Bruce Charlton, who has made the Fourth Gospel a special object of study, resulting in an interpretation that is unique, insightful, and thought-provoking, has this to say about the passage we are considering.
A man emerges, Jesus - who is instantly recognised, on sight, by John the Baptist as being the Messiah: the Lamb of God who will take away the sins of the world. When John baptises him, John perceives that the Spirit of God does not only touch and depart, as usual; but uniquely stays with this man: Jesus has become divine. 
What does it mean that Jesus would 'take away' sin? Sin seems to mean all the transitory nature of satisfaction in this world, the corruptions, the selfishness, that which contributes to the recurrent sense that life is travail and loss. Jesus will take away Mortality and all its badness, all that we know in our hearts to be intrinsically wrong about life.
I had never before considered that "the sin of the world" might mean anything other than "all the moral vices and crimes of which the people of the world are guilty," so Bruce's fresh perspective is very valuable. I think it's a very defensible reading, especially considering that John says "the sin [singular] of the world" rather than, say, "the sins of the people." A strictly literal translation of the Greek would be something like "the way in which the cosmos misses its mark" -- an apt enough description of "mortality and all its badness."

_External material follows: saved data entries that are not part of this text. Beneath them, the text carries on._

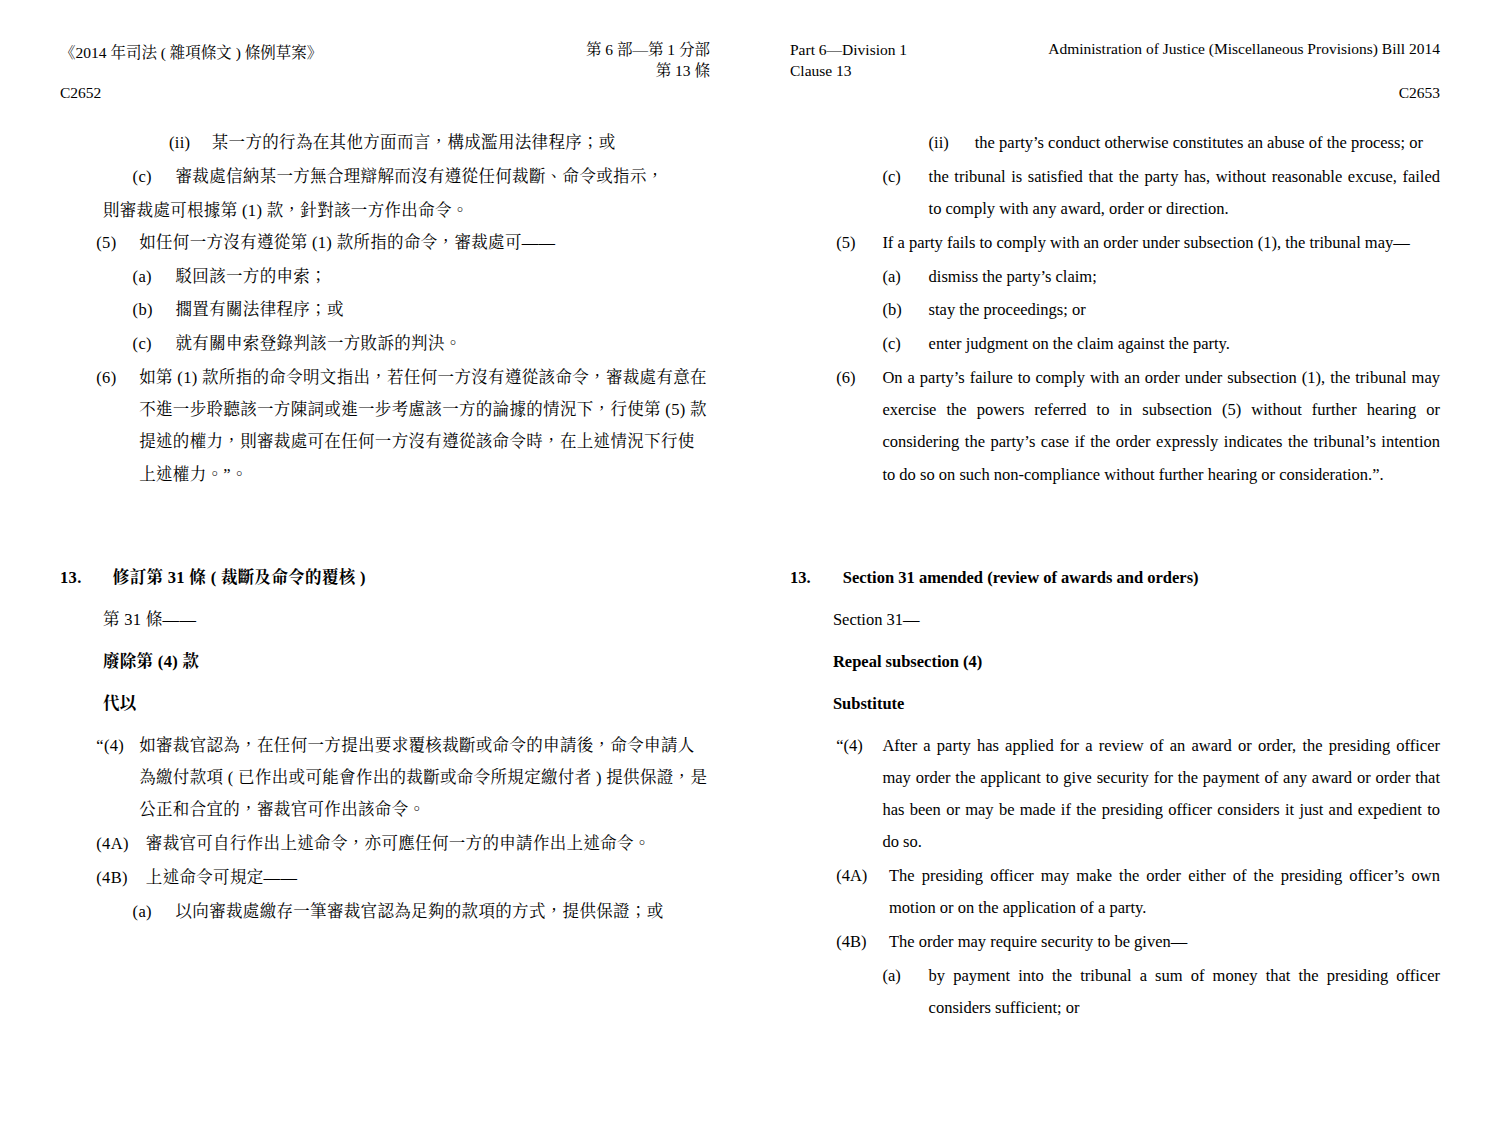《2014 年司法 ( 雜項條文 ) 條例草案》
第 6 部—第 1 分部
第 13 條
C2652
Part 6—Division 1
Clause 13
Administration of Justice (Miscellaneous Provisions) Bill 2014
C2653
(ii)
某一方的行為在其他方面而言，構成濫用法律程序；或
(c)
審裁處信納某一方無合理辯解而沒有遵從任何裁斷、命令或指示，
則審裁處可根據第 (1) 款，針對該一方作出命令。
(5)
如任何一方沒有遵從第 (1) 款所指的命令，審裁處可——
(a)
駁回該一方的申索；
(b)
擱置有關法律程序；或
(c)
就有關申索登錄判該一方敗訴的判決。
(6)
如第 (1) 款所指的命令明文指出，若任何一方沒有遵從該命令，審裁處有意在不進一步聆聽該一方陳詞或進一步考慮該一方的論據的情況下，行使第 (5) 款提述的權力，則審裁處可在任何一方沒有遵從該命令時，在上述情況下行使上述權力。”。
13.
修訂第 31 條 ( 裁斷及命令的覆核 )
第 31 條——
廢除第 (4) 款
代以
“(4)
如審裁官認為，在任何一方提出要求覆核裁斷或命令的申請後，命令申請人為繳付款項 ( 已作出或可能會作出的裁斷或命令所規定繳付者 ) 提供保證，是公正和合宜的，審裁官可作出該命令。
(4A)
審裁官可自行作出上述命令，亦可應任何一方的申請作出上述命令。
(4B)
上述命令可規定——
(a)
以向審裁處繳存一筆審裁官認為足夠的款項的方式，提供保證；或
(ii)
the party’s conduct otherwise constitutes an abuse of the process; or
(c)
the tribunal is satisfied that the party has, without reasonable excuse, failed to comply with any award, order or direction.
(5)
If a party fails to comply with an order under subsection (1), the tribunal may—
(a)
dismiss the party’s claim;
(b)
stay the proceedings; or
(c)
enter judgment on the claim against the party.
(6)
On a party’s failure to comply with an order under subsection (1), the tribunal may exercise the powers referred to in subsection (5) without further hearing or considering the party’s case if the order expressly indicates the tribunal’s intention to do so on such non-compliance without further hearing or consideration.”.
13.
Section 31 amended (review of awards and orders)
Section 31—
Repeal subsection (4)
Substitute
“(4)
After a party has applied for a review of an award or order, the presiding officer may order the applicant to give security for the payment of any award or order that has been or may be made if the presiding officer considers it just and expedient to do so.
(4A)
The presiding officer may make the order either of the presiding officer’s own motion or on the application of a party.
(4B)
The order may require security to be given—
(a)
by payment into the tribunal a sum of money that the presiding officer considers sufficient; or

Taking away mortality and all its badness also sounds like something that Jesus could conceivably do -- a tremendous miracle, but a logically admissible one -- whereas taking away the moral shortcomings of all the people in the world does not. If I am sinful, how could anything anyone else can do, even in principle, change that fact? At best, the punishment of sins could be taken away, which is all that the sacrificial animals of the Old Testament religion were supposed to do.

*

Which brings us back to John's problematic declaration. Even if we reconceptualize "taking away the sin of the world," we are still stuck with his sacrificial-animal metaphor. In what logically and morally acceptable sense can Jesus be considered the equivalent of a sacrificial victim?

Something I discovered when preparing my notes on John 1 is that male lambs -- the animals indicated by John's Greek -- were never in fact used as sin offerings.
According to the regulations laid out in Leviticus 4 for sin offerings (presumably what is being alluded to), a bullock is offered if a priest or the whole congregation has sinned; a male kid if the ruler has sinned; and a female kid or lamb if a commoner has sinned. In no case is a male lamb offered as a sin offering, and even a female lamb seems to be a sort of second option if a kid is not available. Why then did John choose a lamb? Why did he not call Jesus the Bullock of God (the closest fit for taking away the sins of the world) or the Kid of God?
In that post I merely raised the question without attempting to answer it. I think now that the answer is that, despite the bit about "taking away the sin of the world," John was not alluding to sin offerings. Instead he was (obviously!) alluding to a different sacrificial ritual -- the one that all the Gospels associate most closely with Jesus' death -- namely, the Passover (Exodus 12). The Passover victim, unlike that for a sin-offering, was a male lamb. And the blood of the Paschal lamb was shed, not to obtain forgiveness for moral misdeeds or for infractions of the Mosaic law, but to cause the destroyer to pass over. The fate of the Egyptians -- "there was not a house where there was not one dead" -- is the fate of everyone in this broken world, but the Passover made it possible to escape that fate -- to be passed over by the destroying angel, and to be delivered from that death-cursed land into a better country. This is a much better metaphor for what Jesus did than are the sin-offerings of Leviticus.